By Freda Cooper 19.01.2015

Image for Feature | Lights, Camera, Action! – Ejecta (DVD Movie Review)

Ejecta (UK Rating: 15)

For the uninitiated, ejecta is matter thrown out of a crater by an erupting volcano or during a meteorite impact. So far, so straightforward - except, as far as Ejecta the movie is concerned, it also has something to do with aliens invading earth. How? That's just one of a whole ejecta of questions left unanswered. With the movie out on DVD today - 19th January, 2015 - Lights, Camera, Action! uncovers the truth behind whether this is a must-watch or not.

UFO enthusiast Joe (Adam Seybold) pulls off a coup when a reclusive blogger replies to a speculative email and agrees to meet him. He arrives at Will's (Julian Ritchings) house, armed with his video camera to film the whole experience, but bigger things are happening - a solar ejecta, which results in an alien craft crash-landing nearby. Will is convinced the aliens invaded his mind some years before and is desperate to re-establish contact. However, the aliens are aggressive and a group of soldiers is taking a dangerous interest as well.

Image for Feature | Lights, Camera, Action! – Ejecta (DVD Movie Review)

In all honesty, the storyline isn't quite as linear as that. It jumps backwards and forwards, starting with the amateur documentary style, supposedly shot on Will's camera, then forwards to Will being interrogated by the military, then back to the documentary, and so on. It takes a bit of getting used to, and when the story threatens to move in a straighter line, it comes as something of a relief. This is short-lived, though.

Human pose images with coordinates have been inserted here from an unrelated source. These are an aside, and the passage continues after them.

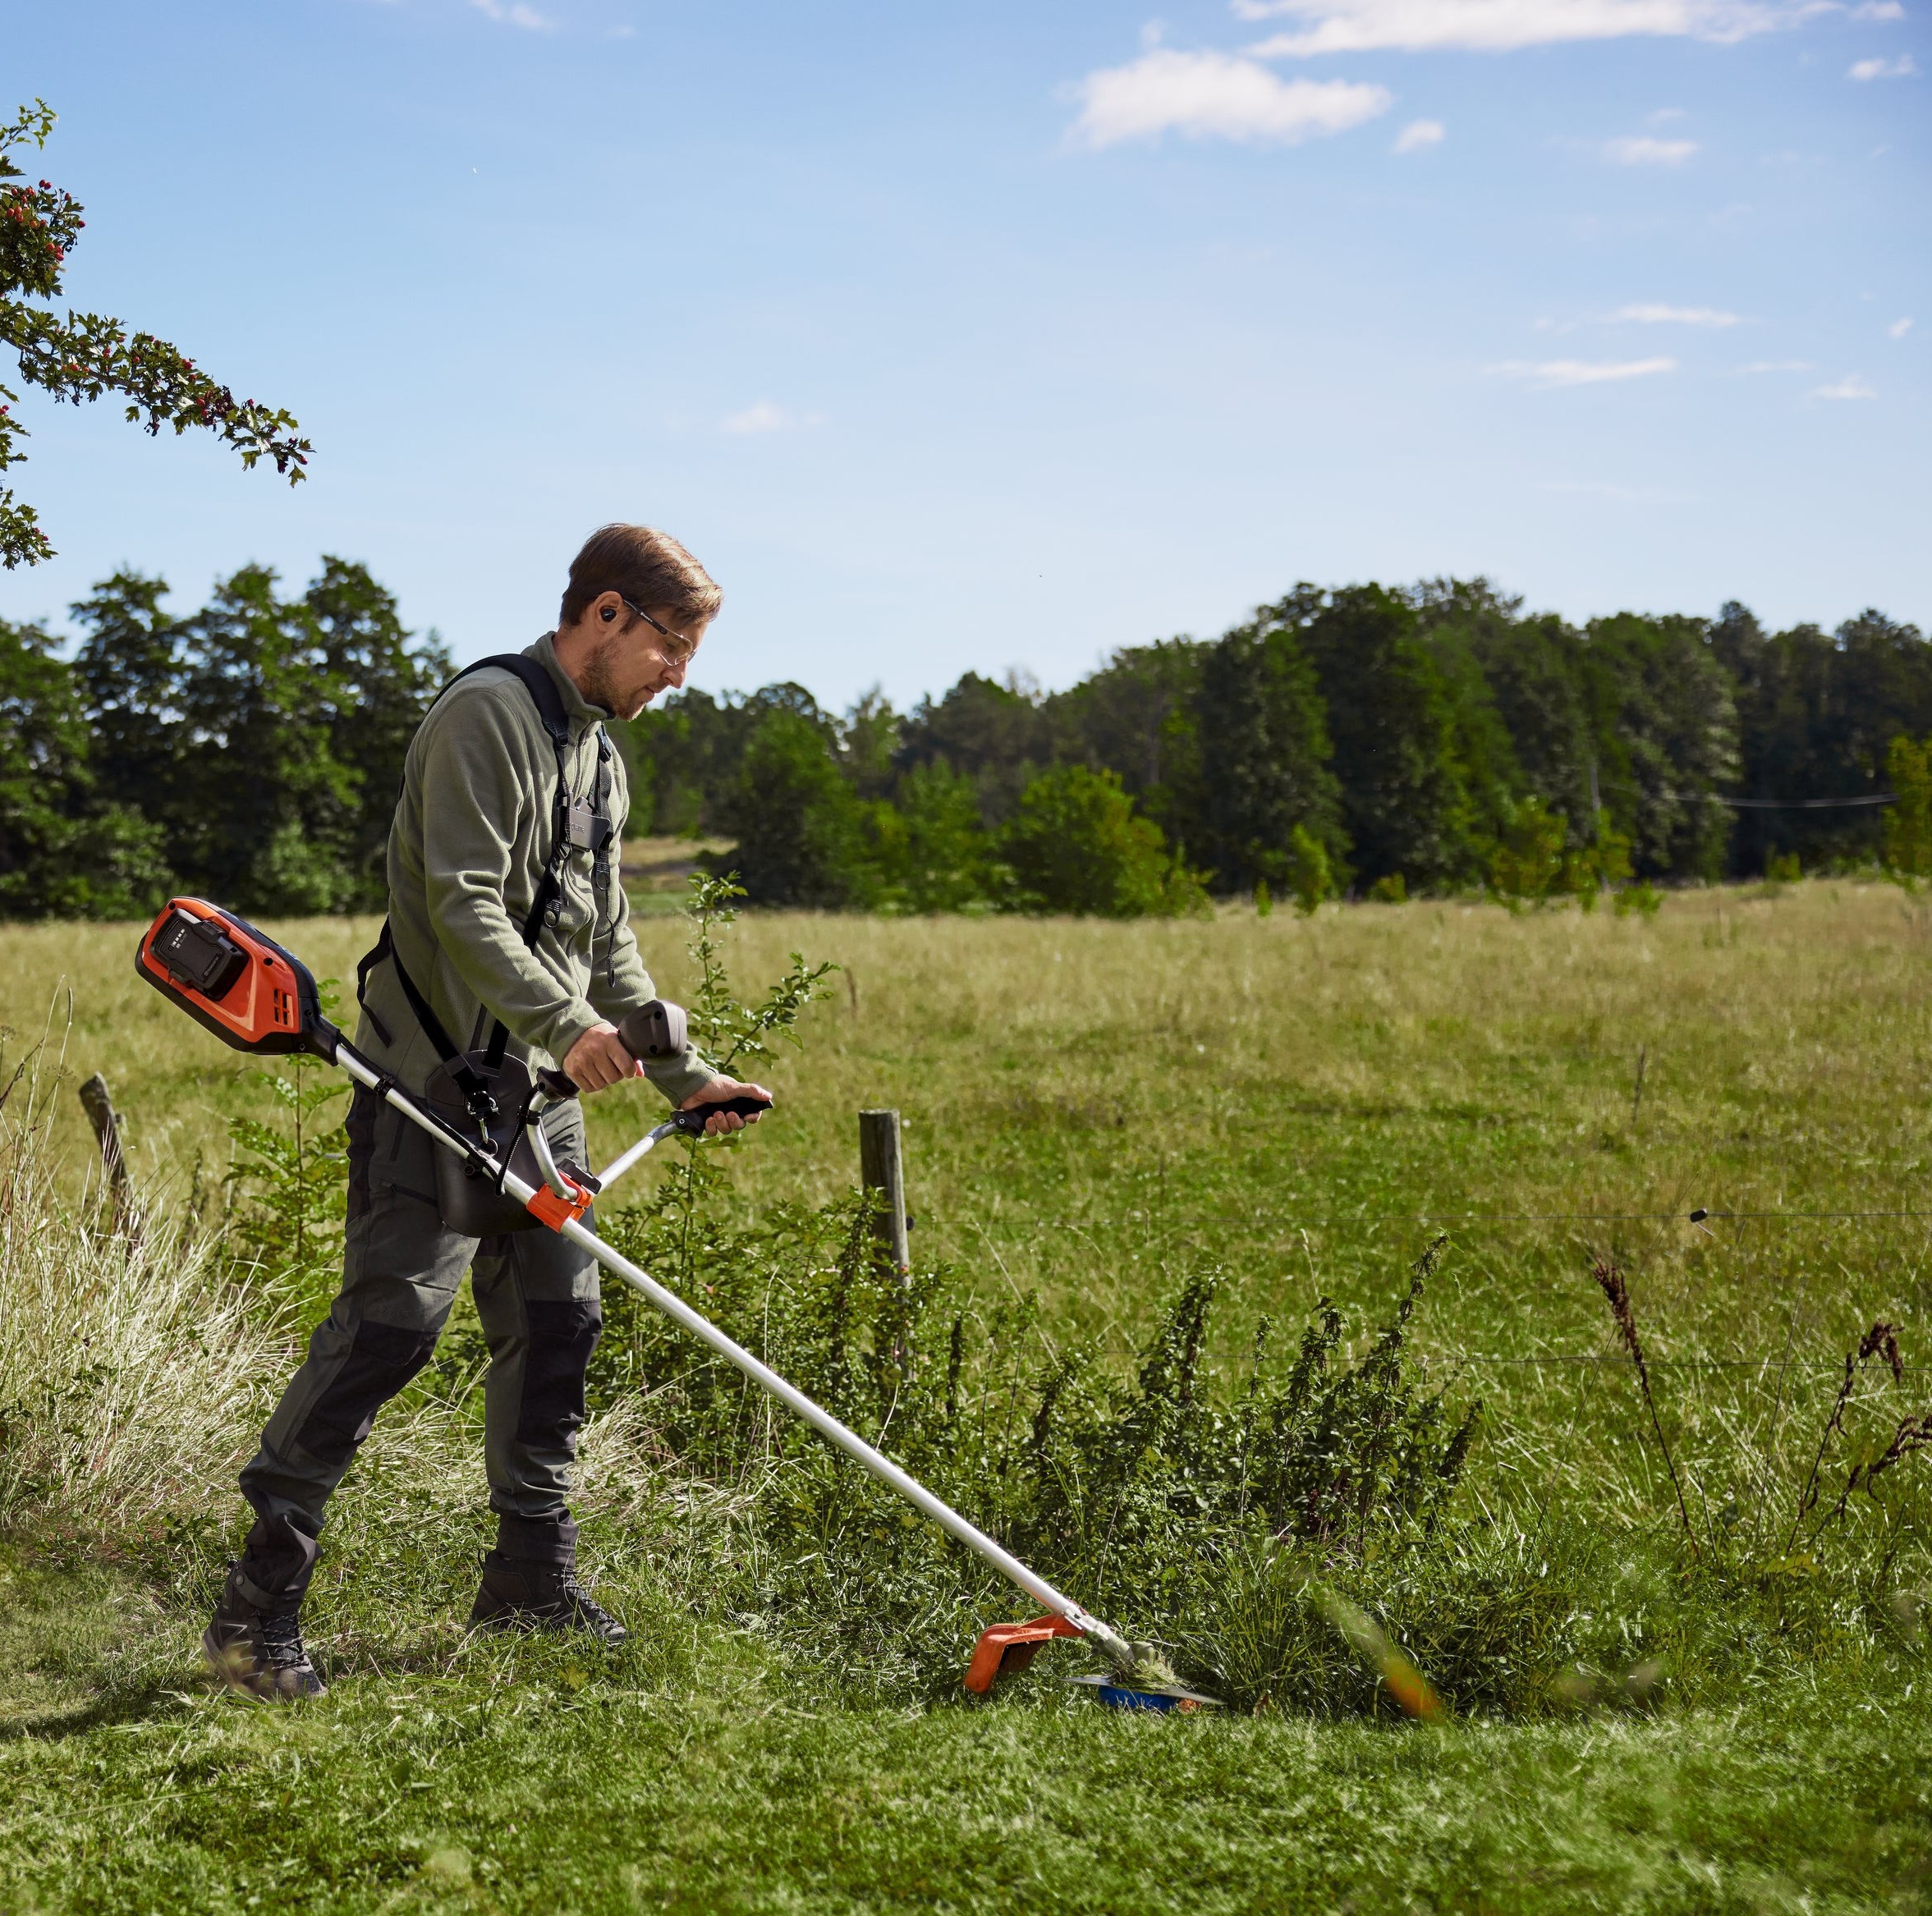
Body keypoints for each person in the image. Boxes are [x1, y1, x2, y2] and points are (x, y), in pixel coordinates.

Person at [204, 524, 769, 1700]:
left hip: (539, 1102)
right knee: (390, 1332)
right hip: (431, 1087)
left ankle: (528, 1583)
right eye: (670, 645)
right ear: (603, 615)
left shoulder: (599, 757)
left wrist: (685, 1072)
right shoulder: (487, 715)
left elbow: (602, 936)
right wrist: (570, 1027)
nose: (678, 674)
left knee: (559, 1323)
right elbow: (462, 903)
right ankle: (256, 1612)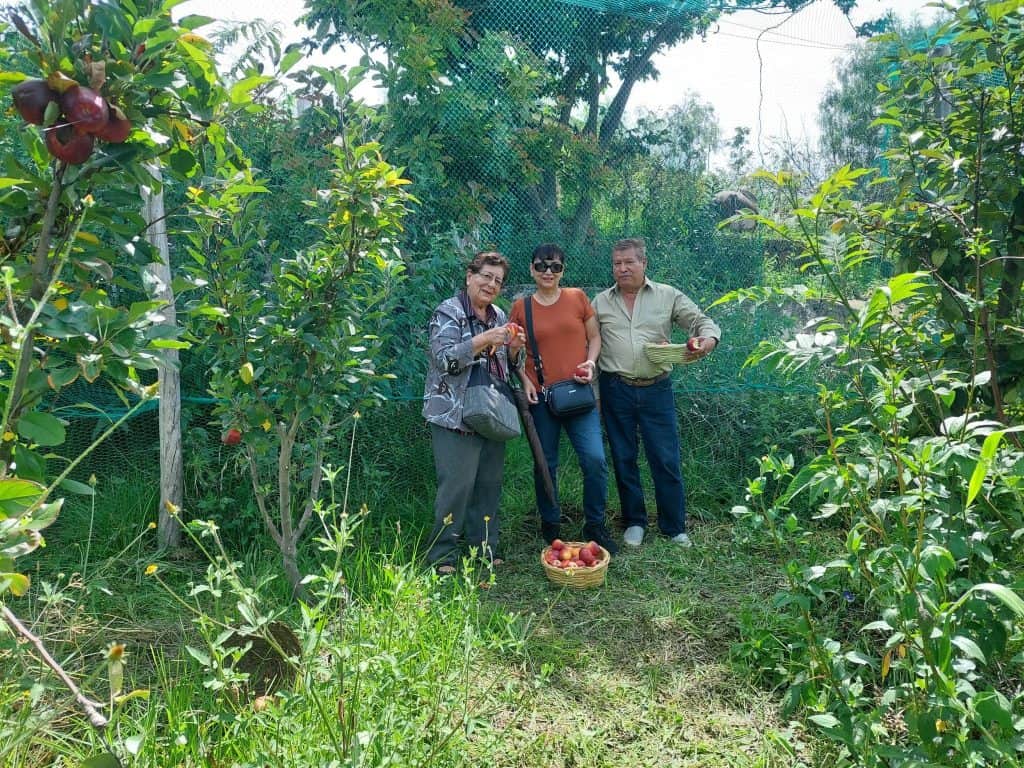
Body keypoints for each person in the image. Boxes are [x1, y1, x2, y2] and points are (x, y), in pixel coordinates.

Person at [592, 237, 720, 548]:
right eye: (617, 263)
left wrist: (707, 340)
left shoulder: (667, 295)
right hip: (615, 387)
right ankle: (635, 521)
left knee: (665, 457)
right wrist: (595, 393)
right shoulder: (600, 302)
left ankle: (673, 526)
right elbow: (590, 345)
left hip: (656, 389)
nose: (622, 268)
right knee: (623, 457)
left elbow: (701, 322)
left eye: (629, 262)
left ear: (644, 263)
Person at [509, 244, 619, 555]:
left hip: (578, 394)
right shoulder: (521, 307)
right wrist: (524, 378)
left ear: (563, 271)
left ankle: (595, 524)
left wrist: (591, 363)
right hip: (542, 398)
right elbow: (512, 355)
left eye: (555, 266)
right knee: (545, 464)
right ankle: (550, 523)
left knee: (595, 459)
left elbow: (594, 337)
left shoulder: (577, 298)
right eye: (541, 266)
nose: (548, 272)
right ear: (531, 269)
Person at [422, 251, 526, 574]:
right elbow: (445, 360)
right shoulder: (448, 311)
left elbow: (507, 366)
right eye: (486, 276)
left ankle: (483, 548)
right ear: (470, 276)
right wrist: (484, 339)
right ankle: (442, 555)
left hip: (491, 410)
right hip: (454, 414)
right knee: (457, 486)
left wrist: (514, 350)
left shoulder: (499, 314)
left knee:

The film has clearly been made on a shoestring. That doesn't have to be a disadvantage, but in this case it most certainly is because the effects are decidedly not special - the noises the alien makes in the dark are a cross between a grotesquely rumbling stomach and the dinosaurs from Jurassic Park - and, to keep expenditure down even further, there are moments of complete darkness on the screen. The alien is never seen in close-up and, when the audience gets a glimpse, it looks remarkably humanoid - hardly creative or imaginative.


 
The handheld documentary style has been more than over-used since the days of The Blair Witch Project but, in fairness, it's one of the few things in the film that looks convincingly authentic. Julian Ritchings is the only member of the cast who brings any conviction to his role, making the most of his gaunt features to create a generally haunted demeanour.

2/10
Rated 2 out of 10

Very Bad

Ejecta claims to answer the question of whether or not there are other life forms in the universe. It doesn't. Instead it asks even more questions and leaves most of them open ended, including the one about why the film was made in the first place. At one point in his torture, Will pleads with the military doctor to "make it stop." The audience is with him.